TASK DESCRIPTION: Set down a faithful copy of every record below, with no images.

Stored data:
BEGIN
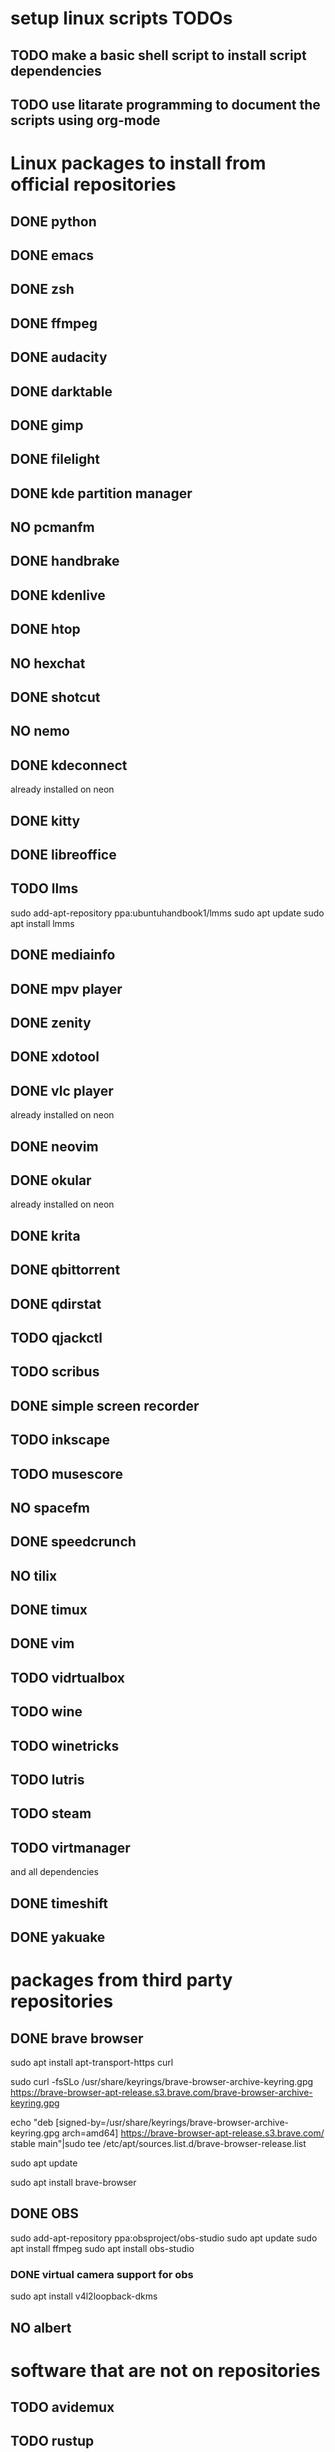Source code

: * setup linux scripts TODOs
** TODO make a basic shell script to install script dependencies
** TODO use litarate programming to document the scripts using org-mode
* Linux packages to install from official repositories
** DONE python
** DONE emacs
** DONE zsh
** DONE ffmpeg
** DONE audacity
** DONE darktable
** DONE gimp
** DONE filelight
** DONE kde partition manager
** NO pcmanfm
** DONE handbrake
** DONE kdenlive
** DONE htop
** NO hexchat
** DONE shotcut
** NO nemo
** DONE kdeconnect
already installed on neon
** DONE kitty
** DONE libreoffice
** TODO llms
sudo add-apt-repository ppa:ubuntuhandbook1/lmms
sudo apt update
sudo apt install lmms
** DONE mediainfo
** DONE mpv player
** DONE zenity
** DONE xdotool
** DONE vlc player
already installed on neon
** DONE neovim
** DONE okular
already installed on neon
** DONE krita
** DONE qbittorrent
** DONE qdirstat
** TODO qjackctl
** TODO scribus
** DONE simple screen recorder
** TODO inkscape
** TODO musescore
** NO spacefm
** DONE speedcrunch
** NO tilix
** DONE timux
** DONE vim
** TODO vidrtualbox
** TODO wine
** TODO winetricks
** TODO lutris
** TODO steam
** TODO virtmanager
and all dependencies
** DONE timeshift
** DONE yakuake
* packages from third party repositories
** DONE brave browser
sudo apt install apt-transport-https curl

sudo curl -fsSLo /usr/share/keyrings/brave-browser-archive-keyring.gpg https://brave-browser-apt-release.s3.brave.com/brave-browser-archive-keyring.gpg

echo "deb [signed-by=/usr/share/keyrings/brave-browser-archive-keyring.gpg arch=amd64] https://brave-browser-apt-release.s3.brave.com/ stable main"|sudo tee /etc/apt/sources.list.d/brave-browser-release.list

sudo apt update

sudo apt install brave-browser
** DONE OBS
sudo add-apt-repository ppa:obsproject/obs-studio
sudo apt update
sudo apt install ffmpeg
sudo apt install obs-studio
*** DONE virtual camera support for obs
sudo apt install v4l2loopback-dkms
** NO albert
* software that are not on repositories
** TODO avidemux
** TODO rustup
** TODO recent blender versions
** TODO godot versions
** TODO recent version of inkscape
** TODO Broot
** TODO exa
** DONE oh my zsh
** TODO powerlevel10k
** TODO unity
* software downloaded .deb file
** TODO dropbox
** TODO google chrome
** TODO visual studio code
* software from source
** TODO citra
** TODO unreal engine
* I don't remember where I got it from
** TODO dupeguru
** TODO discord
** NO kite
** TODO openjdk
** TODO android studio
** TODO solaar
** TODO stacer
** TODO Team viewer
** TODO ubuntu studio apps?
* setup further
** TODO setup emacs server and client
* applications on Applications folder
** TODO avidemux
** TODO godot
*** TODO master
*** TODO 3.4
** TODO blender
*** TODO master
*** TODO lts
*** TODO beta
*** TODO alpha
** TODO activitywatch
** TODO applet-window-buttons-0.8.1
END
RESULT OF THIS EXERCISE:
Source code

: * setup linux scripts TODOs
** TODO make a basic shell script to install script dependencies
** TODO use litarate programming to document the scripts using org-mode
* Linux packages to install from official repositories
** DONE python
** DONE emacs
** DONE zsh
** DONE ffmpeg
** DONE audacity
** DONE darktable
** DONE gimp
** DONE filelight
** DONE kde partition manager
** NO pcmanfm
** DONE handbrake
** DONE kdenlive
** DONE htop
** NO hexchat
** DONE shotcut
** NO nemo
** DONE kdeconnect
already installed on neon
** DONE kitty
** DONE libreoffice
** TODO llms
sudo add-apt-repository ppa:ubuntuhandbook1/lmms
sudo apt update
sudo apt install lmms
** DONE mediainfo
** DONE mpv player
** DONE zenity
** DONE xdotool
** DONE vlc player
already installed on neon
** DONE neovim
** DONE okular
already installed on neon
** DONE krita
** DONE qbittorrent
** DONE qdirstat
** TODO qjackctl
** TODO scribus
** DONE simple screen recorder
** TODO inkscape
** TODO musescore
** NO spacefm
** DONE speedcrunch
** NO tilix
** DONE timux
** DONE vim
** TODO vidrtualbox
** TODO wine
** TODO winetricks
** TODO lutris
** TODO steam
** TODO virtmanager
and all dependencies
** DONE timeshift
** DONE yakuake
* packages from third party repositories
** DONE brave browser
sudo apt install apt-transport-https curl

sudo curl -fsSLo /usr/share/keyrings/brave-browser-archive-keyring.gpg https://brave-browser-apt-release.s3.brave.com/brave-browser-archive-keyring.gpg

echo "deb [signed-by=/usr/share/keyrings/brave-browser-archive-keyring.gpg arch=amd64] https://brave-browser-apt-release.s3.brave.com/ stable main"|sudo tee /etc/apt/sources.list.d/brave-browser-release.list

sudo apt update

sudo apt install brave-browser
** DONE OBS
sudo add-apt-repository ppa:obsproject/obs-studio
sudo apt update
sudo apt install ffmpeg
sudo apt install obs-studio
*** DONE virtual camera support for obs
sudo apt install v4l2loopback-dkms
** NO albert
* software that are not on repositories
** TODO avidemux
** TODO rustup
** TODO recent blender versions
** TODO godot versions
** TODO recent version of inkscape
** TODO Broot
** TODO exa
** DONE oh my zsh
** TODO powerlevel10k
** TODO unity
* software downloaded .deb file
** TODO dropbox
** TODO google chrome
** TODO visual studio code
* software from source
** TODO citra
** TODO unreal engine
* I don't remember where I got it from
** TODO dupeguru
** TODO discord
** NO kite
** TODO openjdk
** TODO android studio
** TODO solaar
** TODO stacer
** TODO Team viewer
** TODO ubuntu studio apps?
* setup further
** TODO setup emacs server and client
* applications on Applications folder
** TODO avidemux
** TODO godot
*** TODO master
*** TODO 3.4
** TODO blender
*** TODO master
*** TODO lts
*** TODO beta
*** TODO alpha
** TODO activitywatch
** TODO applet-window-buttons-0.8.1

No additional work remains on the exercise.